Despite recognizing it in his first term, this year, the Trump White House made no formal acknowledgment of the holiday. No proclamations. No events. No mention. The absence isn’t a repeal — it’s a choice. And it’s a loud one.
Online, #Juneteenth remains filled with pride and celebration — flag photos, historical reflections, family cookouts. But there’s also a shift in tone. Users ask: How do we honor this holiday without whitewashing it? Without commodifying it? The energy is there, but so is the caution.
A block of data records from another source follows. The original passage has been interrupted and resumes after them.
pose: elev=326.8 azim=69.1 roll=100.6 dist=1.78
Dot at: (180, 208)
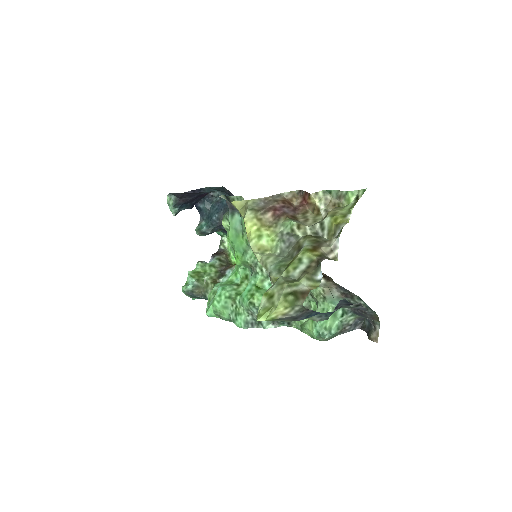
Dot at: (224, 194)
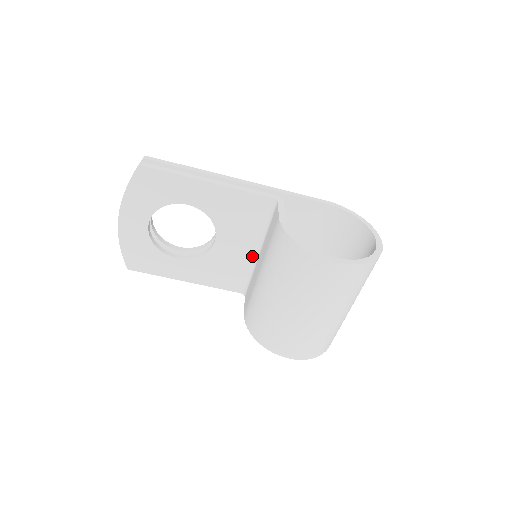
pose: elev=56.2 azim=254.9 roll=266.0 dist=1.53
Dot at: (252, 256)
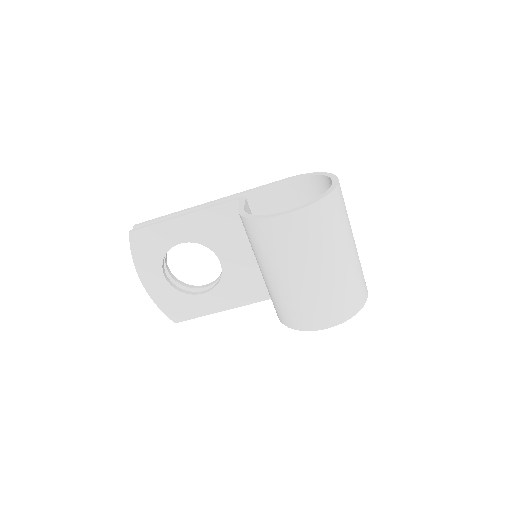
Dot at: occluded
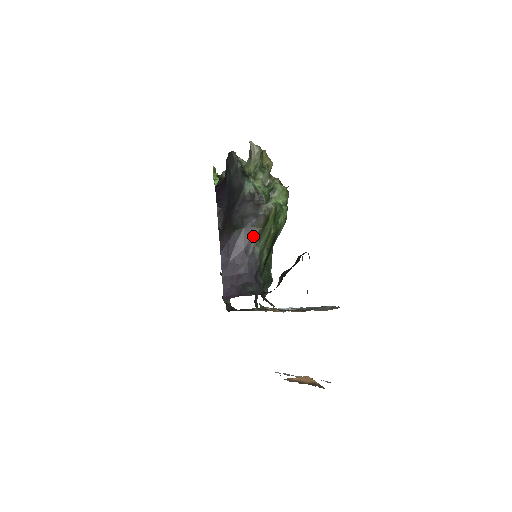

It’s a mixed bag with how people honor the holiday. Some retailers like Target and Kroger’s remain open with regular hours. But the stock market is closed as this is an official federal holiday. Some larger towns like Houston are planning large celebrations, while it’s often the smaller towns that need to cancel or scale back their plans, like Plano, Ill., citing sponsor pullouts and fear of political backlash. Meanwhile, places like Portsmouth, N.H., are going all in with hosting history tours, film screenings and events led by descendants of both enslaved people and Founding Fathers.
The divide is real.
Trump doesn’t need Congress to gut the impact of Juneteenth. He and others, including a January memo at the Pentagon, just need to keep defunding DEI efforts, canceling cultural programming and staying publicly silent. That’s how you erase something without technically ending it.
Today, the NAACP posted on X (Twitter) that Juneteenth is “a legacy of resilience and resistance and a reminder of the ongoing fight to build a future rooted in equity and justice.” That fight is at risk of being overshadowed by silence and shrinking celebrations across the country.
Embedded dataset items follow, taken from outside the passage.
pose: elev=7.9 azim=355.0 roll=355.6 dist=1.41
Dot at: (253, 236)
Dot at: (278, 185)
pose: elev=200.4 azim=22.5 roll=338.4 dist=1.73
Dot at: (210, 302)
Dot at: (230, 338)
#Juneteenth isn’t just a date. It’s a legacy of resilience and resistance and a reminder of the ongoing fight to build a future rooted in equity and justice.
We don’t just remember what was delayed.
We celebrate how far we’ve come.
We honor the power we carry.
Today, we… pic.twitter.com/9tNFPQCKYa
— NAACP (@NAACP) June 19, 2025
Juneteenth isn’t just a date. It’s a story of delayed justice, of struggle, of triumph. If we stop telling it, stop funding it, stop honoring it, we won’t need a repeal. We’ll have already lost it.